====== Excerpt to read
You are viewing a plain text version of this content. The canonical link for it is here.
Posted to j-dev@xerces.apache.org by "Michael Glavassevich (JIRA)" <xe...@xml.apache.org> on 2005/02/10 06:43:12 UTC

[jira] Resolved: (XERCESJ-1041) Xerces C++ defines an encoding-string that Xerces/Java refuses to parse

     [ http://issues.apache.org/jira/browse/XERCESJ-1041?page=history ]
     
Michael Glavassevich resolved XERCESJ-1041:
-------------------------------------------

    Resolution: Won't Fix

The encoding names which Xerces-J recognizes is restricted to those registered with IANA [1]. 

Name: ISO_8859-1:1987                                    [RFC1345,KXS2]
MIBenum: 4
Source: ECMA registry
Alias: iso-ir-100
Alias: ISO_8859-1
Alias: ISO-8859-1 (preferred MIME name)
============
====== Listed entries
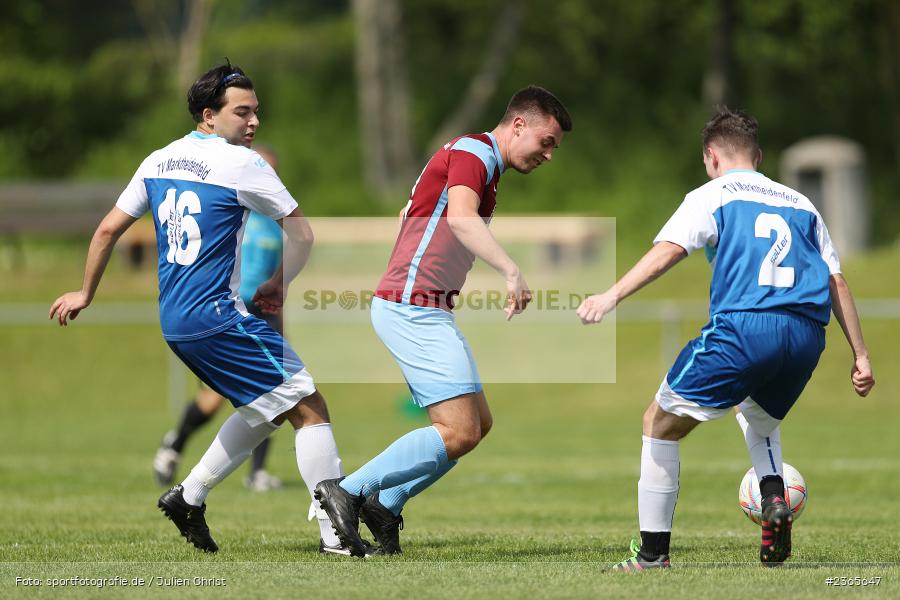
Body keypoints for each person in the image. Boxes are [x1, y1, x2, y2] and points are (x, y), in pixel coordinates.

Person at [50, 62, 362, 556]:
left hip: (175, 320)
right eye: (242, 113)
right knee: (310, 408)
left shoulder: (157, 160)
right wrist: (279, 285)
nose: (254, 122)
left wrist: (85, 293)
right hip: (217, 315)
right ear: (208, 115)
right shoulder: (245, 163)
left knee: (266, 411)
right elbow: (303, 233)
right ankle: (337, 539)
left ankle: (189, 495)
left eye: (257, 112)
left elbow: (108, 229)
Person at [576, 108, 875, 570]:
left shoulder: (711, 194)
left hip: (745, 326)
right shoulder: (802, 204)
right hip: (806, 336)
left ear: (710, 156)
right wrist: (861, 354)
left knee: (658, 422)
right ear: (757, 156)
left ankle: (653, 556)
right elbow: (837, 281)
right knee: (757, 416)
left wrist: (610, 295)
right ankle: (774, 500)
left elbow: (670, 251)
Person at [313, 85, 573, 557]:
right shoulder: (476, 150)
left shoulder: (480, 163)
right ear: (518, 126)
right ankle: (347, 491)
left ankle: (385, 505)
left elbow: (416, 212)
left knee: (478, 424)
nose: (549, 154)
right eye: (547, 141)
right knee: (458, 430)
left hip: (426, 306)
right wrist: (511, 271)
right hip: (412, 307)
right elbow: (459, 219)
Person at [152, 145, 287, 493]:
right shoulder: (232, 209)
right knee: (213, 400)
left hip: (263, 312)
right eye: (261, 168)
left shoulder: (275, 221)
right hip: (226, 311)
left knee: (275, 389)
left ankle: (256, 472)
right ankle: (175, 445)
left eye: (271, 170)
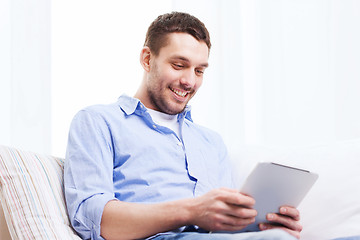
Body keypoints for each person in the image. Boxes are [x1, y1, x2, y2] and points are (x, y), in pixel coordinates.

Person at [64, 12, 302, 240]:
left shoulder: (211, 142)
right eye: (179, 65)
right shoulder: (98, 121)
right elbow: (92, 220)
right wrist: (191, 211)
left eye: (199, 71)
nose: (190, 81)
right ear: (147, 59)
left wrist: (263, 226)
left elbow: (225, 229)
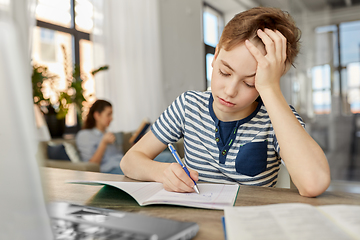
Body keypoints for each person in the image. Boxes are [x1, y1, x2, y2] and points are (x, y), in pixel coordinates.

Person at [120, 7, 331, 197]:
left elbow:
============
Required tasks:
(a) List every alias that the issue resolution notice gives for the encoding named ISO_8859-1:1987.
(b) Extend the issue resolution notice, writing on from its last line.
The items are not needed for anything here.

Answers to this exercise:
(a)
iso-ir-100
ISO_8859-1
ISO-8859-1 (preferred MIME name)

(b)
Alias: latin1
Alias: l1
Alias: IBM819
Alias: CP819
Alias: csISOLatin1

Above are the aliases registered for ISO-8859-1. Xerces-J recognizes all of them. Note that ISO8859-1 is not in this list. I believe the XML spec recommends the usage of IANA names to increase the portability of XML documents across parser implementations. Supporting unregistered encoding names harms document portability. The problem you've run into demonstrates that. There are many other parsers out there which won't have any idea what encoding "ISO8859-1" is since it isn't registered so you still have an interoperability problem.

[1] http://www.iana.org/assignments/character-sets

> Xerces C++ defines an encoding-string that Xerces/Java refuses to parse
> -----------------------------------------------------------------------
>
>          Key: XERCESJ-1041
>          URL: http://issues.apache.org/jira/browse/XERCESJ-1041
>      Project: Xerces2-J
>         Type: Bug
>     Versions: 2.4.0
>  Environment: XercesC-2.3, XalanJ 2.4, Solaris 6
>     Reporter: Dominik Stadler

>
> We are using Xerces C++ to create XML-Messages that are later parsed by Xerces/Java.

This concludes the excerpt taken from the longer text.